[Start of section]

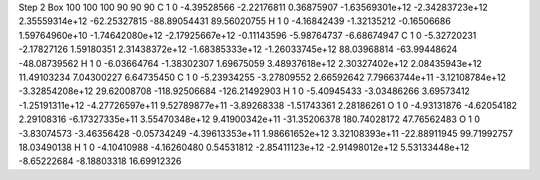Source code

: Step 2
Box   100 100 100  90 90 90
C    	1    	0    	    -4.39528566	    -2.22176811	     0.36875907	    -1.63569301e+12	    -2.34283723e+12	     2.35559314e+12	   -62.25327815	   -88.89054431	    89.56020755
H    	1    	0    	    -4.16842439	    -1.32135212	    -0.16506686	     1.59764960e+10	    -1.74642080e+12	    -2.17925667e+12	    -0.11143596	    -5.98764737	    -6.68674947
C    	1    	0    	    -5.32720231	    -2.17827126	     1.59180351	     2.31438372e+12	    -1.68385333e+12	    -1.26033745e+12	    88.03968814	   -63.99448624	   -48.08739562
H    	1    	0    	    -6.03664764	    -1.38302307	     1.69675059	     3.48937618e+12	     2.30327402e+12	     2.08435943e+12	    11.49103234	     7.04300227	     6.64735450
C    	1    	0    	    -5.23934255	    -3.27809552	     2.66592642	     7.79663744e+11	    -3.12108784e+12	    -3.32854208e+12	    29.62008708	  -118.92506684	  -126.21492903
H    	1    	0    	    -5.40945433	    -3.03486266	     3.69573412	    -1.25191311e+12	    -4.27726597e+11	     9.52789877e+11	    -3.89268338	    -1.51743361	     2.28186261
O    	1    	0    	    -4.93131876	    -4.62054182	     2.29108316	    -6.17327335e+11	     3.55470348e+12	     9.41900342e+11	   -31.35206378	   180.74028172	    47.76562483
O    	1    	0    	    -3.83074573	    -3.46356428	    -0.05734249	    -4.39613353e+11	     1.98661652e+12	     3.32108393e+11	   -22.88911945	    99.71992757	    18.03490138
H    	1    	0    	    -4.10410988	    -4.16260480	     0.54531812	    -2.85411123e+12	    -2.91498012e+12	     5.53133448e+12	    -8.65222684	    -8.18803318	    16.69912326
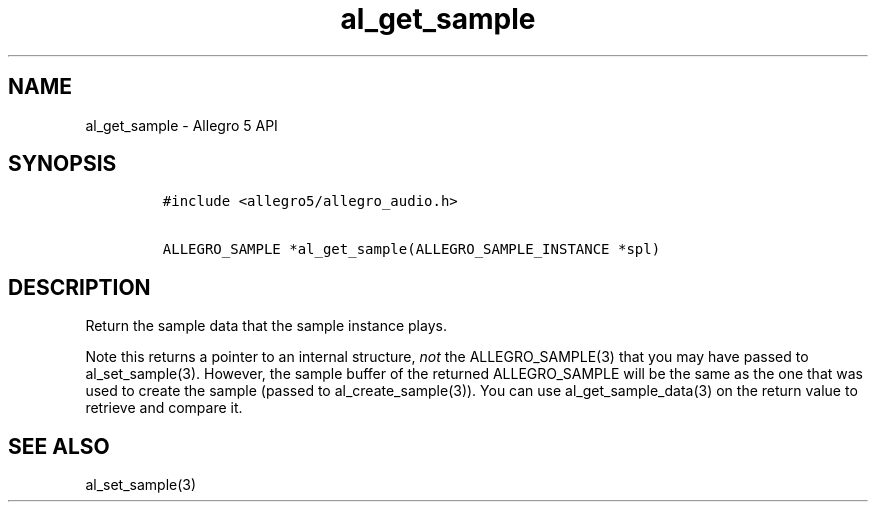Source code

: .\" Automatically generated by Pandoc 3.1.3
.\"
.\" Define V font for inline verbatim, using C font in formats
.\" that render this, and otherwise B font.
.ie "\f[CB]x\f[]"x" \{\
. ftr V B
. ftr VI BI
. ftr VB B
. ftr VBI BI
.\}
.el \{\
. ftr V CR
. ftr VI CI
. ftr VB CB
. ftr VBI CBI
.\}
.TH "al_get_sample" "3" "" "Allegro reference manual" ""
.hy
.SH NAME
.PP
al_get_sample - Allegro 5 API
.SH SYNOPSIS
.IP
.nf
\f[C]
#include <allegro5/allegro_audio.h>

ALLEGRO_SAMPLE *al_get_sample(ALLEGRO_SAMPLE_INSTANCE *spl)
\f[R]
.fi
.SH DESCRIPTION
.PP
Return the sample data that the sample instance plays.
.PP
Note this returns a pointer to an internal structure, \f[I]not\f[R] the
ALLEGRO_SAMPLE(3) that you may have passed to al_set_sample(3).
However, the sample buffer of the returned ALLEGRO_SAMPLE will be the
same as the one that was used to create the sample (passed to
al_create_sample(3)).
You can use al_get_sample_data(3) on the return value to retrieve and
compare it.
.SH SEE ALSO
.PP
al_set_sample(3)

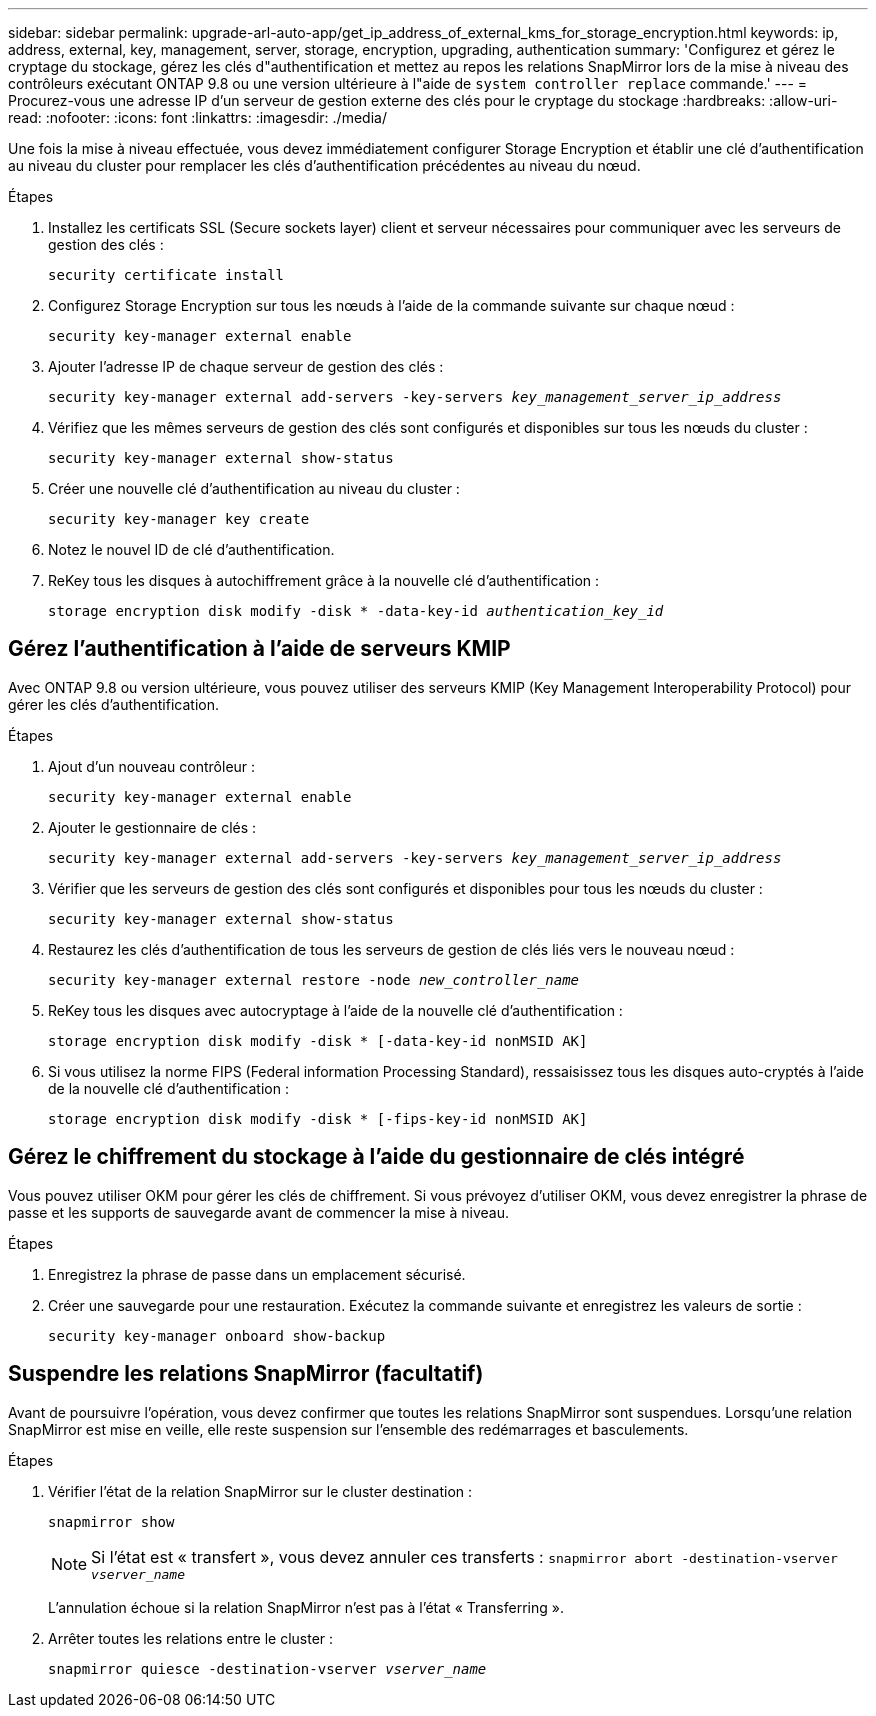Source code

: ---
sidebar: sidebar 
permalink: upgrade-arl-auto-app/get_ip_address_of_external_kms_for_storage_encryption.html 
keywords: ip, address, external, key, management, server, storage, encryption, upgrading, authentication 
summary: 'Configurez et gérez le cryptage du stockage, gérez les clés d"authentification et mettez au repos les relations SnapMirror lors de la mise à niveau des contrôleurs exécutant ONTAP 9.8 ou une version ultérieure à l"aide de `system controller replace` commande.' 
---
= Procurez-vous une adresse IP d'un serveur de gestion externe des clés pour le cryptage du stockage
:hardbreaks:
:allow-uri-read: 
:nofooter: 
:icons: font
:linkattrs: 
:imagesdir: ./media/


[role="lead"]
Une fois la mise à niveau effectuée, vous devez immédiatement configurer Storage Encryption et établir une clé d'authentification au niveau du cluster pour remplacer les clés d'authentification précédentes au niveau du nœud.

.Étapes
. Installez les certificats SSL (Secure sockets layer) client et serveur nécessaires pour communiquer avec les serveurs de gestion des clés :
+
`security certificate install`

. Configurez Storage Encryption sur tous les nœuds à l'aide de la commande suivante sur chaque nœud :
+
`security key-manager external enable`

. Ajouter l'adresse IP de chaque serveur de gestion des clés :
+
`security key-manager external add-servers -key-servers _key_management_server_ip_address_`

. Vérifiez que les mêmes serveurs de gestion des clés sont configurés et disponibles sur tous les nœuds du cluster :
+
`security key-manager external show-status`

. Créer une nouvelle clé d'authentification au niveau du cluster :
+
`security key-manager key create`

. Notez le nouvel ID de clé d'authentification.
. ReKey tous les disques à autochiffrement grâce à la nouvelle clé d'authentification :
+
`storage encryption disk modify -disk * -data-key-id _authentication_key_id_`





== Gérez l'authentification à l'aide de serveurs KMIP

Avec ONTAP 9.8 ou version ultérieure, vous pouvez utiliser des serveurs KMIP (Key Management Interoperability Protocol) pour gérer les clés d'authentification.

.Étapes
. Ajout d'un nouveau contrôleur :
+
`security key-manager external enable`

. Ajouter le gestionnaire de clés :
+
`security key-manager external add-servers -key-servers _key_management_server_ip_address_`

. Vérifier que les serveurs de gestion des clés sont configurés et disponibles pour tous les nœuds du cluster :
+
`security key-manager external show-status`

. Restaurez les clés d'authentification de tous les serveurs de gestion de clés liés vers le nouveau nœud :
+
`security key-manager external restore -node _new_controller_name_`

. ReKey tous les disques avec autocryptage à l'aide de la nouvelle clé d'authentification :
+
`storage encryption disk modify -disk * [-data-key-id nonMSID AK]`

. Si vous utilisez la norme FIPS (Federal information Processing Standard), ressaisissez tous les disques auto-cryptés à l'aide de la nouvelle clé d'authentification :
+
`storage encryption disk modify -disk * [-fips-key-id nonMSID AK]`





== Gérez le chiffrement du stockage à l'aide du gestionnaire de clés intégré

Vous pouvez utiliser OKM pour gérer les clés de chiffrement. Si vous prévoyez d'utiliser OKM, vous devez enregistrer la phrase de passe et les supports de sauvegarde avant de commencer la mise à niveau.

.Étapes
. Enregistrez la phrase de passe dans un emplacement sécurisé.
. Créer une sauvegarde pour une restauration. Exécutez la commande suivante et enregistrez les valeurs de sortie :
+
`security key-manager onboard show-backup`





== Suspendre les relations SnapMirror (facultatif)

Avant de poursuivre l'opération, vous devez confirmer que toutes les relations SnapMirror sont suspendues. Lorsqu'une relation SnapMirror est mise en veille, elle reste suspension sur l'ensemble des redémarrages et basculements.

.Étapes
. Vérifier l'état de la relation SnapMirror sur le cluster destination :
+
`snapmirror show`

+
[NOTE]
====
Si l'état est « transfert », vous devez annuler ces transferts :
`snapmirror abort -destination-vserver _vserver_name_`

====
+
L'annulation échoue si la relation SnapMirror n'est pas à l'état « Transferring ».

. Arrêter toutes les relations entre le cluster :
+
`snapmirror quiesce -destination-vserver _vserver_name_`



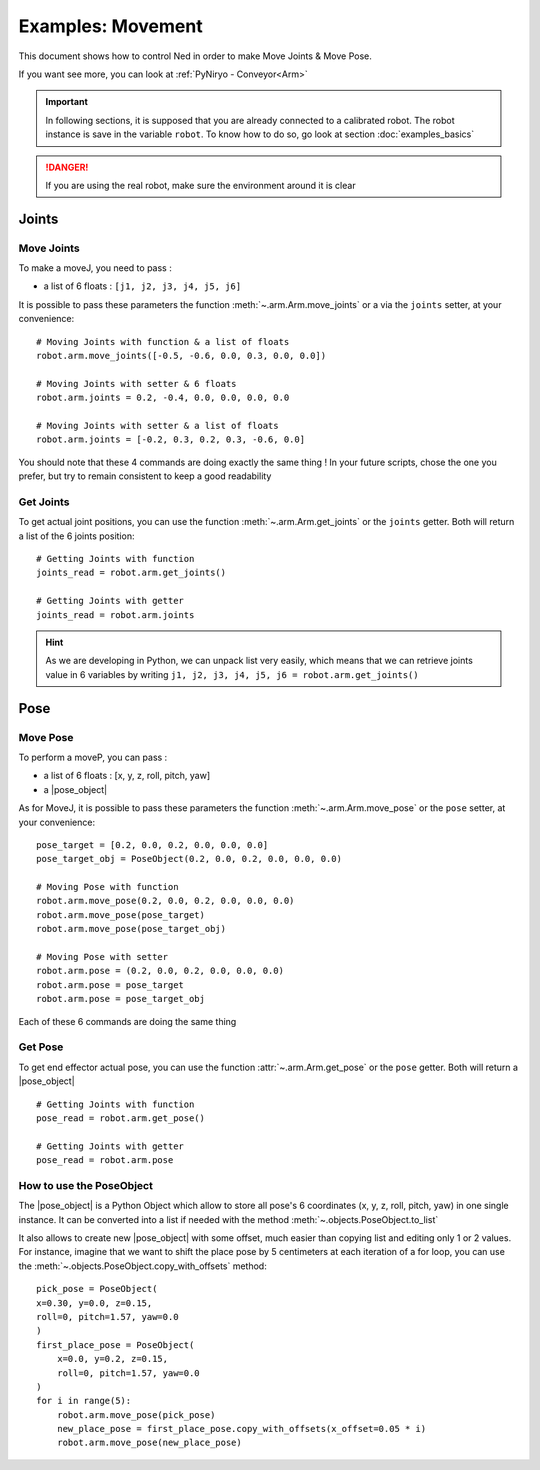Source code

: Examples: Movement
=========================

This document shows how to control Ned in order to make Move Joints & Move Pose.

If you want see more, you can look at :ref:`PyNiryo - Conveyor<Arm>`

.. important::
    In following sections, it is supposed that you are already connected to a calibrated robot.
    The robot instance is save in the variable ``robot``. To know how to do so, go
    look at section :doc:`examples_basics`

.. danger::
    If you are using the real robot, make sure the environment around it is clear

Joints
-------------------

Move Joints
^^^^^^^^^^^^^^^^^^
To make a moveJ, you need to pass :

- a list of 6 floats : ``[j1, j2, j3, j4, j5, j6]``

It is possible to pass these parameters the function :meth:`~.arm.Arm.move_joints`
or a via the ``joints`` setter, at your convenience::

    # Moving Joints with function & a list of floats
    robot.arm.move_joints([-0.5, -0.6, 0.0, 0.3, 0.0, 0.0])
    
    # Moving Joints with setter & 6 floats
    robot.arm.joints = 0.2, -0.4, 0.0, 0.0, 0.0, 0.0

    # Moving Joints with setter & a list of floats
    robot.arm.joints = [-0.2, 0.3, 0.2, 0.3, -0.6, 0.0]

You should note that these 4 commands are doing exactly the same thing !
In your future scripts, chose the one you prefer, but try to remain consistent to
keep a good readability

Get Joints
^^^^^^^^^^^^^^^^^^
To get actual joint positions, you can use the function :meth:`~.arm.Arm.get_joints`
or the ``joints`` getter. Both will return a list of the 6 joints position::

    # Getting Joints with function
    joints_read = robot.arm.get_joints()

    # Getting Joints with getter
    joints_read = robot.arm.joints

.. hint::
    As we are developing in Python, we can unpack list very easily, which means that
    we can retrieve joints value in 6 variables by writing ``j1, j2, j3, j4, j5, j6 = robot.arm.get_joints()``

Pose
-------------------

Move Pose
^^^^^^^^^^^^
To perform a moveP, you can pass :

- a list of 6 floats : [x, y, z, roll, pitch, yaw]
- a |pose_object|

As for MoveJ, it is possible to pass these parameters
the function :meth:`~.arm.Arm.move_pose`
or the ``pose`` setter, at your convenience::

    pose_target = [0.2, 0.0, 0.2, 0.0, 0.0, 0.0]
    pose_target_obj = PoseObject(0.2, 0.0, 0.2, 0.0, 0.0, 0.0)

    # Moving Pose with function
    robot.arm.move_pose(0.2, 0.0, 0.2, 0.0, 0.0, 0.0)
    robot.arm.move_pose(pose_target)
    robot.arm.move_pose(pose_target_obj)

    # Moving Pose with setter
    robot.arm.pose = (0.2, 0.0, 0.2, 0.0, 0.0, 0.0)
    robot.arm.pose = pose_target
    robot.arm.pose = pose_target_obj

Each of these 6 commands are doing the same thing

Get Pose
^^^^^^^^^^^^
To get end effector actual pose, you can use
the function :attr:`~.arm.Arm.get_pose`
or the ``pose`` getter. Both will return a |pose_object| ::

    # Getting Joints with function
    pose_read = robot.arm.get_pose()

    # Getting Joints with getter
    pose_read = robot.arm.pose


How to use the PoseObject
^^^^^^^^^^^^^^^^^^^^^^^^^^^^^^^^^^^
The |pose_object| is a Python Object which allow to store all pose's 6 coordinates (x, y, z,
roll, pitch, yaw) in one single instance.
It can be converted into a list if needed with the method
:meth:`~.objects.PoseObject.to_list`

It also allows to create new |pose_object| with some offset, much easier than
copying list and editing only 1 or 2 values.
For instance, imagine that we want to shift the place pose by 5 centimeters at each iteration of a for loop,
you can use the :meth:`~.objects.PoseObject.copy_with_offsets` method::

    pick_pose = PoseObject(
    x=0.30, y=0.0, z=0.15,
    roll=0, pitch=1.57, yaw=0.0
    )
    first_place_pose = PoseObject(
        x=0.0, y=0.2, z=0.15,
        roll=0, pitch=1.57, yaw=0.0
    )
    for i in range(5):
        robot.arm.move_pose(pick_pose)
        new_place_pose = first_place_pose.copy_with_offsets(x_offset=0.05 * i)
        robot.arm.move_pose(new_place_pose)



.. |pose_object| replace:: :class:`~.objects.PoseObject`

[End of section]

_Assignment_. How many lines in the entries above include the string "utiliser"? Give only the number.

_Response to this task_. 2